Data logging enables your students to carry out meaningful scientific experiments, and to learn about how to collect reliable data, visualise and interpret it.
Traffic survey data logger
Use your BBC micro:bit as a data-logger to survey things you see.
In the version of the project supplied, you press button A to log every time you see a car, button B every time you see a bus, and the gold touch logo every time you see a van or truck. You can easily adapt the code supplied to log other things, such as different kinds of wildlife, or to record answers to questions.
Environment data logger
This project helps you decide where plants will grow best by recording light and temperature readings at regular intervals.
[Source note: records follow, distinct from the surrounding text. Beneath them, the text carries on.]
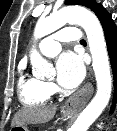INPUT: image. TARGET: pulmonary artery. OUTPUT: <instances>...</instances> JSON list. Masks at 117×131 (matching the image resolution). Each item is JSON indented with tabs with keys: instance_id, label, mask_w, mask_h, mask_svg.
Masks as SVG:
<instances>
[{
	"instance_id": "obj_1",
	"label": "pulmonary artery",
	"mask_w": 117,
	"mask_h": 131,
	"mask_svg": "<svg viewBox=\"0 0 117 131\" xmlns=\"http://www.w3.org/2000/svg\"><path fill=\"white\" fill-rule=\"evenodd\" d=\"M80 34L75 28H64L59 30L58 32L44 38L39 43V51L47 56L54 57L61 50V42H71V41H79Z\"/></svg>"
}]
</instances>
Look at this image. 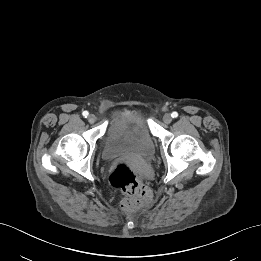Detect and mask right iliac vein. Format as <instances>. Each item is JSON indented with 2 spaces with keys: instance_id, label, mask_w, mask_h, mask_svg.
Here are the masks:
<instances>
[{
  "instance_id": "obj_1",
  "label": "right iliac vein",
  "mask_w": 261,
  "mask_h": 261,
  "mask_svg": "<svg viewBox=\"0 0 261 261\" xmlns=\"http://www.w3.org/2000/svg\"><path fill=\"white\" fill-rule=\"evenodd\" d=\"M95 121H96V116H95L94 114H90V115L88 116V122H89L90 124H93V123H95Z\"/></svg>"
}]
</instances>
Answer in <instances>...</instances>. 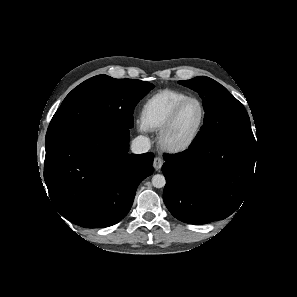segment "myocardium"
Returning a JSON list of instances; mask_svg holds the SVG:
<instances>
[{"mask_svg": "<svg viewBox=\"0 0 297 297\" xmlns=\"http://www.w3.org/2000/svg\"><path fill=\"white\" fill-rule=\"evenodd\" d=\"M190 102H197L200 105L201 111H202L200 122H199L197 128L195 129V131L193 132V134L186 141L179 143V144H173L169 141L170 133L177 121V118H178L180 112ZM206 119H207V110H206L205 105L203 104V102L200 99H198L196 97H189V98L183 100L174 108V110L172 111V113L170 114V116L168 117V119L166 120V122L160 129L158 140H159V144H160L161 148L163 150H165L166 152L173 153V154L182 153V152L187 151L195 144V142L199 138V136L205 126Z\"/></svg>", "mask_w": 297, "mask_h": 297, "instance_id": "1", "label": "myocardium"}]
</instances>
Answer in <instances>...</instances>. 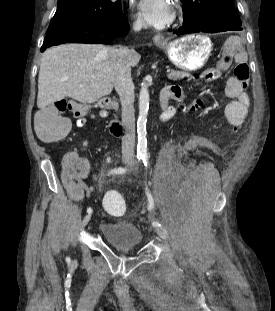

Press button A to start logging, button B to stop logging, and buttons A and B together to clear your data and start again.
This program can also be used to record when electric lights and heating have been left on, and can be easily modified to record sound levels to find out when and where it is noisiest in your school.
Movement data logger
Make a personalised fitness tracker with the movement data logger project. Use the micro:bit to capture accelerometer data, then use that data to make a step counter that is customised to how you walk.
How does data logging work?
Simply open the project code your require in the MakeCode editor, flash the code to your micro:bit and attach a battery pack so that you can collect data away from your computer. Once you have collected your data, re-attach your micro:bit to your computer, open the micro:bit drive and double-click on the MY_DATA file to see the data collected in a table in a web browser.
Your data can be copied and pasted into a spreadsheet where you can make charts, or into other types of documents.